Motivational Speech Synthesis

Text-to-motivational-speech with adjustable motivational factor to control motivational prosody

Artistic research deconstructing the performative excess of motivational western subcultures



Within the increasing popularity of fitness and entrepreneurship in western subcultures, video clips of so-called motivational speech received millions of views across social media. Usually, those audiovisual artifacts show excerpts from presentations or interviews of people—in most cases male business leaders, authors, and other influential figures—who narrate about the optimal instructions, principles, and strategies for success. Paired with epic and emotional background music, these videos should act as a vehicle for self-motivation and goal pursuit. Addressing a primary target group of men, success is often tied to wealthiness, professional growth, or appeal to women, while the same is obstructed by characteristics like weakness, fragility, or discontinuity. With motivational speech, a listener's ultimate goal is to obtain and shape a mindset, which ensures them to be on the right path for achievement. Motivational speech emerges as a phenomenon in a society of self-optimization, embedded in the ethos of constant productivity, self-isolation, competition, and meritocracy.

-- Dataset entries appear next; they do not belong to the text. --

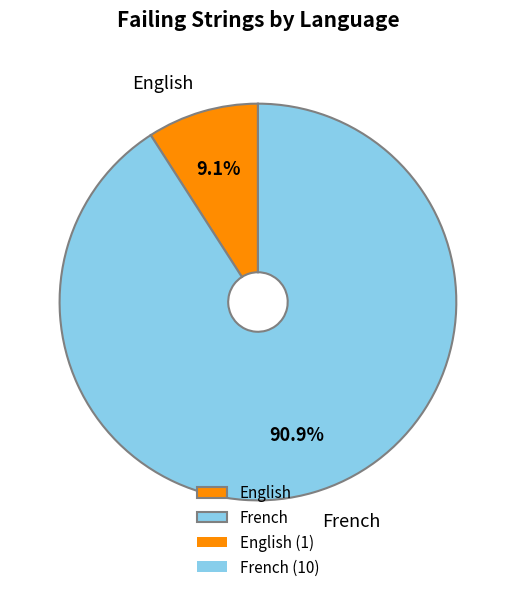

Which slice is the largest?

French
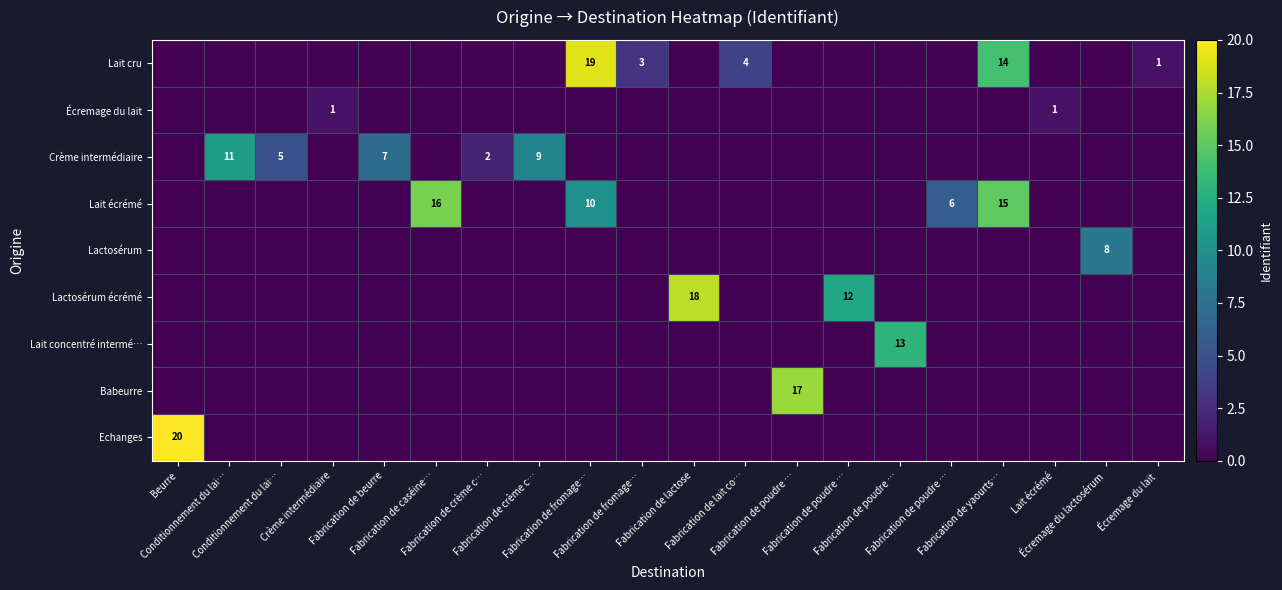

At which category is the sum across all series the highest?

Fabrication de fromage…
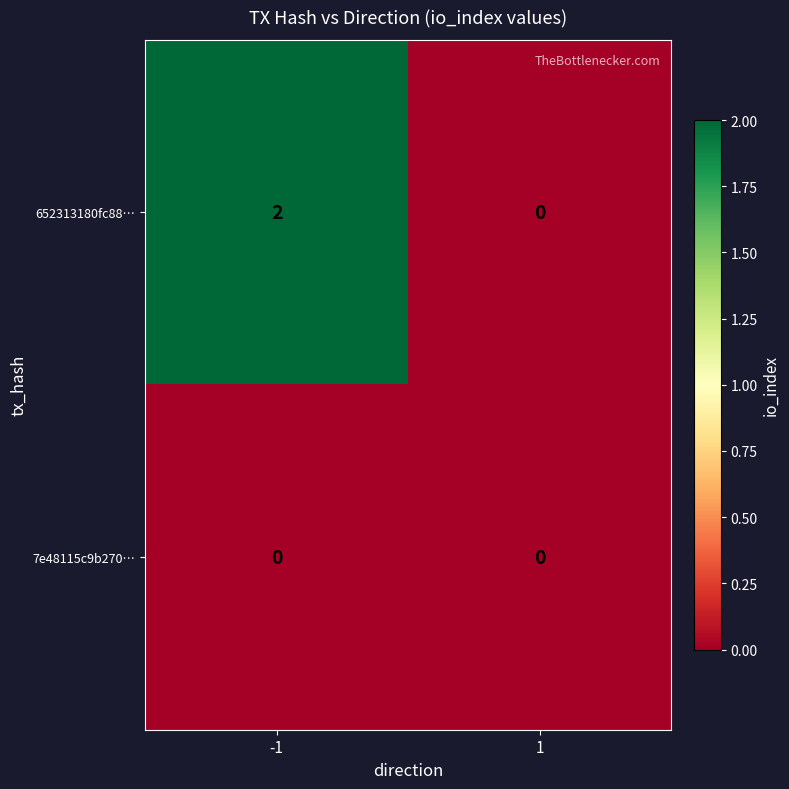

True or false: 652313180fc88… has a value of -1 at 1.

False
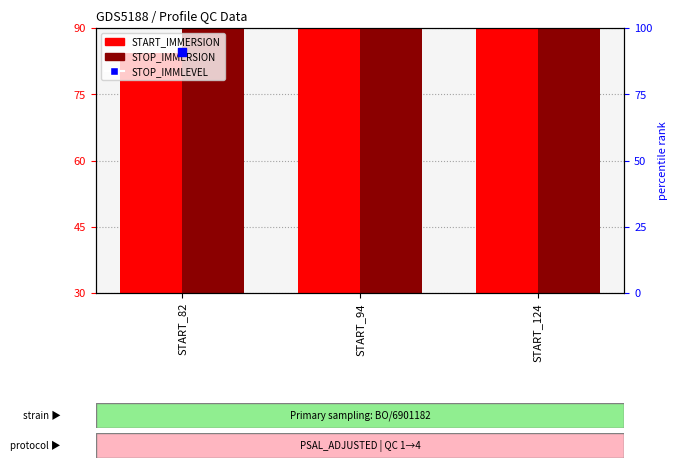

At how many categories does at least one series exceed 100?

2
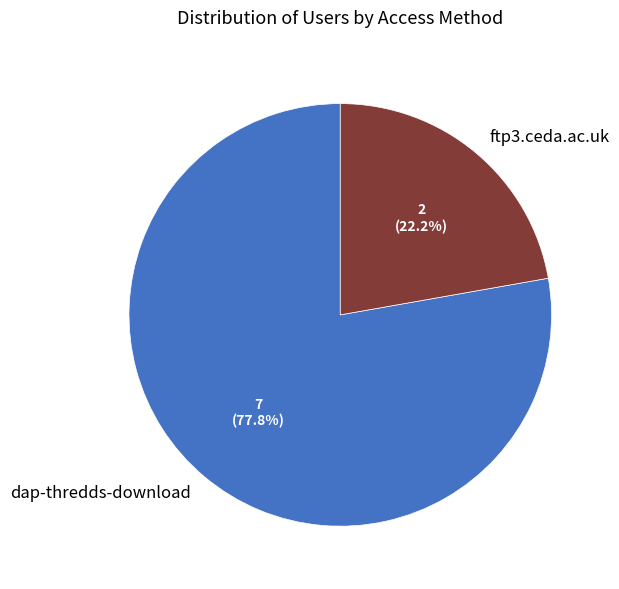

To the nearest percent, what portion does dap-thredds-download represent?

78%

Motivational Speech Synthesis aims to reflect the inherent patterns and attitudes of motivational speech. Correlating with the generalization process of one universal way to success as well as the presence of an anticipated forward movement into a listener’s future in motivational speech itself, we use deep learning techniques to average web-scraped motivational speech into a text-to-motivational-speech model. With the introduction of a one-dimensional motivational factor, the model is capable of scaling its motivational prosody. Representing the promise of social mobility, this parameter aligns with phrases like “The harder you work, the more you can get.” In response, we question a universal road to success, only defined and obtained by individual strength and a right mindset, while critically examining the sociocultural foundations of motivational speech. Motivational Speech Synthesis addresses aspects of our work ethic and how we approach our goals and challenges in life.



Proposed architecture

The following diagram illustrates our EmoKnob for synthesizing motivational speech. Motivational intensity is controlled via averaged speaker embeddings, which are derived by selecting and averaging speech samples corresponding to different levels of motivational intensity within our dataset. These embeddings are generated in discrete increments along our one-dimensional motivational factor, ranging from 0 (low intensity) to 1 (high intensity). During inference, the closest embedding is selected according to the desired motivational factor, allowing precise emotional adjustment of generated speech.

Architecture

Motivational Factor

The visualization below presents a 3-dimensional representation of emotional speech samples drawn from motivational speeches, projected into Valence-Arousal-Dominance (VAD) emotion space. Here, the scales range from negative to positive emotions (valence), calm to stimulated emotions (arousal), and submissive to dominant emotions (dominance). Each point represents a segment of motivational speech collected from YouTube, embedded using the deep learning-based speech emotion recognition model wav2vec 2.0. To distill these complex emotional patterns into a single interpretable value, we apply the UMAP dimensionality reduction algorithm, resulting in our motivational factor—a continuous scale ranging from 0 (low motivational intensity) to 1 (high motivational intensity). Explore the interactive plot to observe how different datapoints align along this motivational intensity spectrum.


Audio Examples

Below are synthesized audio samples demonstrating how our motivational factor influences speech prosody. For each of seven motivational speech prompts, we generated audio at varying motivational intensity levels, ranging from 0.00 (low motivational intensity) to 1.00 (high motivational intensity). Listen to these examples to perceive how adjusting the motivational factor affects the expressiveness, tone, and emotional delivery of synthesized motivational speech.

Prompt
Motivational
Factor
0.00

0.25
0.50
0.75
1.00
Anything you want, you can get.
No goal is too far away to be reached.
Nobody is coming to save you.
Reject weakness, embrace discipline.
Seeing, believing, planning and doing it.
Work hard in silence, shock them with your success.
You are strong, resilient, consistent, focused.

Even though Motivational Speech Synthesis strives for artistic reflection, we want to emphasize, that this project does not aim to judge any person actually benefiting from motivational speech or similar phenomena. We don't expose or look at people consuming motivational speech, but rather focus on deconstructing underlying circumstances and attitudes of those narratives, which arrive as symptoms of a society driven by growth and success.